▶ _Task item_: Copy the lines of the listing from the line with "community dedicated to" through the end of the listing, both ends included, keeping every character unchanged.

▶ _Input records_:
[Start of section]

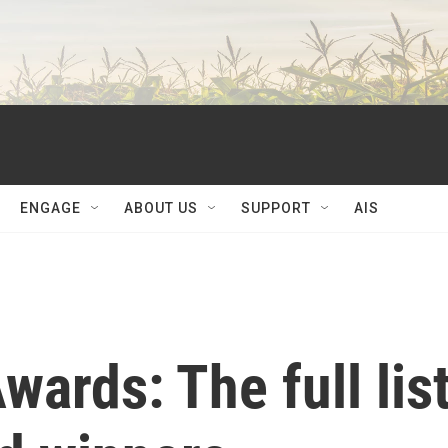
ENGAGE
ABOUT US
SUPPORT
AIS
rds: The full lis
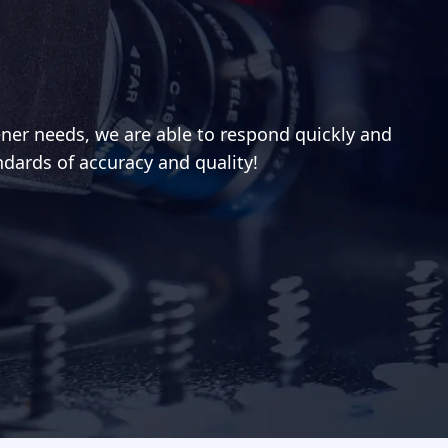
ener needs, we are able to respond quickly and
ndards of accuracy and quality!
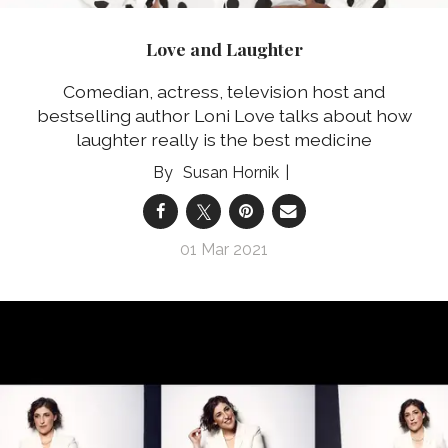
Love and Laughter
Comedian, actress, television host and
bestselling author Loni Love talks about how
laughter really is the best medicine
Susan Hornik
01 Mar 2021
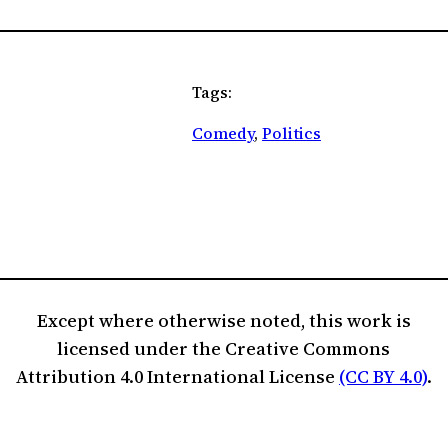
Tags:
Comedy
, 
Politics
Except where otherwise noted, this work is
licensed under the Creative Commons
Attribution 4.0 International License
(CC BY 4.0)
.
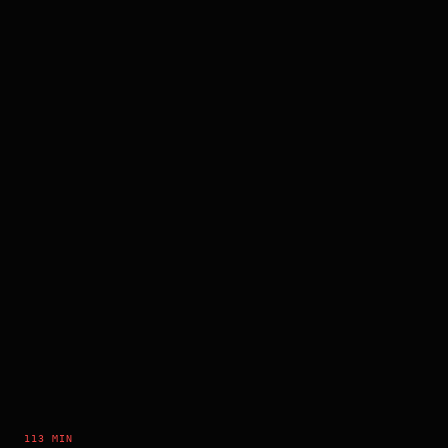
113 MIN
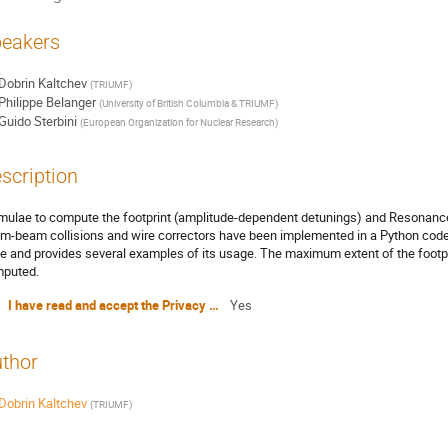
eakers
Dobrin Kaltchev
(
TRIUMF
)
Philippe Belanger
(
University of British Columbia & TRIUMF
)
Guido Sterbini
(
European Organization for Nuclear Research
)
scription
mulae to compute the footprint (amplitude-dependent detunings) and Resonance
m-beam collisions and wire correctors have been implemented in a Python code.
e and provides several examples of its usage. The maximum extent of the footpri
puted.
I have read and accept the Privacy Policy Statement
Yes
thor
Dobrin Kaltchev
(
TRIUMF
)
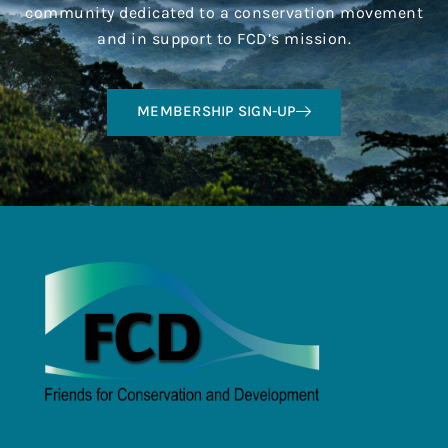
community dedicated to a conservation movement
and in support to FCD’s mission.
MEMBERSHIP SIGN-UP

[End of section]

▶ _Task output_:
community dedicated to a conservation movement
and in support to FCD’s mission.
MEMBERSHIP SIGN-UP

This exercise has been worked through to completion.